At Silicon’s cybersecurity day last December, Cathy Loiseau and Jean-François Louâpre reminded us that cyber insurance is not compulsory: [… it is one of the elements for reducing cyber risks, (or at least their impact) … but not the probability of occurrence.] We are talking here about the financial impact because cyber insurance does not correct the origin of the problem.

Although there are no standard clauses for cyber insurance, companies are entitled to ask to cover—in addition to operating loss, fraud, and organisational or contractual damage—risks relating to:

  • support to and development of the crisis unit;
  • payment of forensic investigation costs;
  • coverage of notification and legal costs in case of loss of personal data.

With regard to ransomware attacks, more and more insurers are following the recommendations of the ANSSI and marking their difference by stopping reimbursement of extortion costs, where applicable.

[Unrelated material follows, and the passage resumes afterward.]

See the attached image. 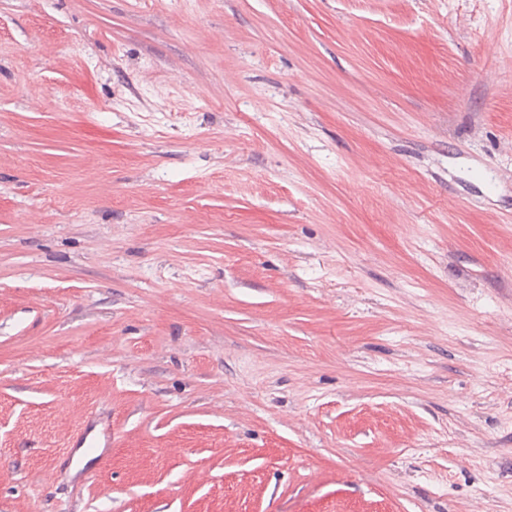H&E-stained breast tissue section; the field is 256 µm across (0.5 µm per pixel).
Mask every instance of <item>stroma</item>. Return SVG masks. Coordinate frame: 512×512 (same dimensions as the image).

AMRAE[5] published in May 2021 the LUCY report, which finally gives an analysis based on the figures produced by brokers. In summary of this document, the loss ratio is estimated at 167%… thus showing a clear lack of profitability for cyber insurers. But the details of this report highlight that only four claims made by large companies caused the heaviest losses and offset the gains generated by all other contracts!

Without concurring with the recent stance taken by the director of AMRAE, Olivier Wild[6] (who indicated the end of cyber insurance), we note that two alternatives to cyber insurance are emerging: On the one hand—as proposed by AMRAE—the development of insurance captives that propose to pool the risks within a structure—for instance, a group and its partners—and to capitalise to cover the risk. Since this captive does not aim to make a profit, it will pay any profit back to the shareholders. On the other hand, a preventive activity through a solid continuous control of cyber risks, as proposed by YesWeHack (bug bounty programme) and member of the FnTC (Fédération Numérique des Tiers de Confiance).

As we can see, there are interesting alternatives to cyber insurance policies, the premiums for which have risen sharply this year. It is therefore even more important for the cybersecurity director and the insurance manager to put in place actions to reduce the probability of occurrence of cyber risks and their impact, while at the same time financially valuing these residual risks in order to submit them to the executive committee, which will have to either accept them or transfer them to a trusted third party of its choice.